Thursday, November 2, 2017
Haymarket (Hyatt Regency Chicago)

*Names in bold indicate Presenter

Lydia Wileden, University of Michigan


Research on residential choice and neighborhood mobility suggests that neighborhood selection and assessment processes are strongly shaped by perceptions of racial composition and race-based preferences (Farley et al. 1978, Krysan 2002). At the same time, studies on perceptions of crime and disorder find that respondents’ beliefs about neighborhood safety are highly contingent on demographic composition and racial concentration, such that neighborhoods with larger minority populations are perceived to have higher levels of crime and disorder regardless of true crime levels (Quillian and Pager 2001). Given the common influence of neighborhood composition on both residential choice and perceptions of safety, one can imagine there exists a dynamic feedback loop through which perceptions of safety shape and are shaped by changing neighborhood demographics. Though Skogan (1986) and Hipp (2010) have both theorized that fear of crime may be an important mechanism driving the dramatic transformation of an area’s racial or ethnic and economic composition, no empirical studies to date have connected perceptions of neighborhood safety to neighborhood dynamics. As a result, sociologists have under-theorized the importance of perception and reputation as key mechanisms driving neighborhood evolution, even as governments, non-profits, and developers devote large amounts of capital to neighborhood redevelopment, branding, and marketing efforts.

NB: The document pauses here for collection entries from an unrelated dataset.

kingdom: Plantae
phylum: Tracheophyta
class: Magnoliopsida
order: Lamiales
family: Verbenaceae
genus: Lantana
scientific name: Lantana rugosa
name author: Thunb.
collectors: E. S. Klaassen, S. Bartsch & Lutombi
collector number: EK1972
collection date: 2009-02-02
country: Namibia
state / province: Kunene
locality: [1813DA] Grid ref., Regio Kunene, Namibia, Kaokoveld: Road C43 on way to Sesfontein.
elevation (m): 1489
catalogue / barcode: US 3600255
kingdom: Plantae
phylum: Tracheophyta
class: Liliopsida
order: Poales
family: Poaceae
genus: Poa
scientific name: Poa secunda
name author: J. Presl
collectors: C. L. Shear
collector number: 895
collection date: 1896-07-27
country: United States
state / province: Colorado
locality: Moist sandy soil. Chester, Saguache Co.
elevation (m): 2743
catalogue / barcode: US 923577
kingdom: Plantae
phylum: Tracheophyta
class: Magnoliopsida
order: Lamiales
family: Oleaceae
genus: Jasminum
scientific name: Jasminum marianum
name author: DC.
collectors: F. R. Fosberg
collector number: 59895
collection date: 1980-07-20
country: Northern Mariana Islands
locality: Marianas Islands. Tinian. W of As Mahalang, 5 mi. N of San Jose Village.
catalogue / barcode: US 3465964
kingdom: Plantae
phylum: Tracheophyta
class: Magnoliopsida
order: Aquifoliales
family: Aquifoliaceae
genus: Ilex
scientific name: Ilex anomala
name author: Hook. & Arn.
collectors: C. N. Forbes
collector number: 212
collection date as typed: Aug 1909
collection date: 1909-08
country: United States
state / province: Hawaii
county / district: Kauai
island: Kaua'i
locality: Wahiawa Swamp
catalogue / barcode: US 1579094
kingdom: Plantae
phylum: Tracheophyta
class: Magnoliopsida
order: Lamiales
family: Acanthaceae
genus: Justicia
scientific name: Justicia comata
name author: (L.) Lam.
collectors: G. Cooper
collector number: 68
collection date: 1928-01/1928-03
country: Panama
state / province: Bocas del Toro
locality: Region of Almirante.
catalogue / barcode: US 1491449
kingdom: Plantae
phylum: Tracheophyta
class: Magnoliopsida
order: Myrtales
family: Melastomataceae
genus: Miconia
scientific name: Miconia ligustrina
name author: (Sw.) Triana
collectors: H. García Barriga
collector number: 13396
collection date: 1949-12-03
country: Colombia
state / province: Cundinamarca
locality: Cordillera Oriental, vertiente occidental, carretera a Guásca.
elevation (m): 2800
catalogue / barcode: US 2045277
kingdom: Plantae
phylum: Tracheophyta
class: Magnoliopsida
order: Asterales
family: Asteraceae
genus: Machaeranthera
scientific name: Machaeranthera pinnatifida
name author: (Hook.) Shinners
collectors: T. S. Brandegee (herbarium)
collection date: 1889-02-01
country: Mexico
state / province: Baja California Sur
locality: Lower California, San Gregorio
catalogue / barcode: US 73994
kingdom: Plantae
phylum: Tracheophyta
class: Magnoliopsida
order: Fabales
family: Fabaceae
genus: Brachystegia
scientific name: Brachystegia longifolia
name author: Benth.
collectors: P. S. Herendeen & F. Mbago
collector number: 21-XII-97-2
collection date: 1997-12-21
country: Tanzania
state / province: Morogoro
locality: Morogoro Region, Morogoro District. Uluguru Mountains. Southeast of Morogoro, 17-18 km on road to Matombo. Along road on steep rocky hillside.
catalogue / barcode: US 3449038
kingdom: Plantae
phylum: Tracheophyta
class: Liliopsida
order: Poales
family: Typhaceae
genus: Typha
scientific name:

To correct for this, this paper examines the relationship between perceptions and neighborhood dynamics, with a focus on perceptions of neighborhood safety. Focusing on 65 neighborhoods in Los Angeles between 2000 and 2008, I use longitudinal data from the Los Angeles Family and Neighborhood Survey, U.S. Census data, and Los Angeles crime data to examine the influence of crime levels and demographic trends on perceptions of neighborhood safety, including how changes in neighborhood demographic levels and crime rates affect retrospective recollections of neighborhood safety. Building on Quillian and Pager (2001) and Stinchcombe et al. (1980), I hypothesize that changes in crime rate have no effect on shifting perceptions of safety. Instead, I hypothesize that respondents perceive their neighborhoods to become less safe as the percent minority population in a neighborhood grows and that this relationship holds in retrospective models that consider how shifts in local demographics and crime levels change how safe one remembers their neighborhood to have been.

Initial descriptive evidence finds that perceptions of neighborhood safety are highly volatile, with a majority of respondents moving between categories of perceived safety across survey waves. Preliminary results from logistic regressions suggest that respondents’ heightened perceptions of neighborhood danger do not correspond to local crime rates. Additionally, I find some evidence that perceptions of neighborhood safety shift in relation to neighborhood demographic changes, particularly that increases in the percent black or Latino population within a neighborhood significantly predicts an increase in the odds of recalling ones’ neighborhood at an earlier time as safer than at present. Further research will extend these models to explore if disaggregating crimes by type and considering the spillover effects of nearby crimes or neighborhood composition influence respondents’ perceptions of neighborhood safety over time.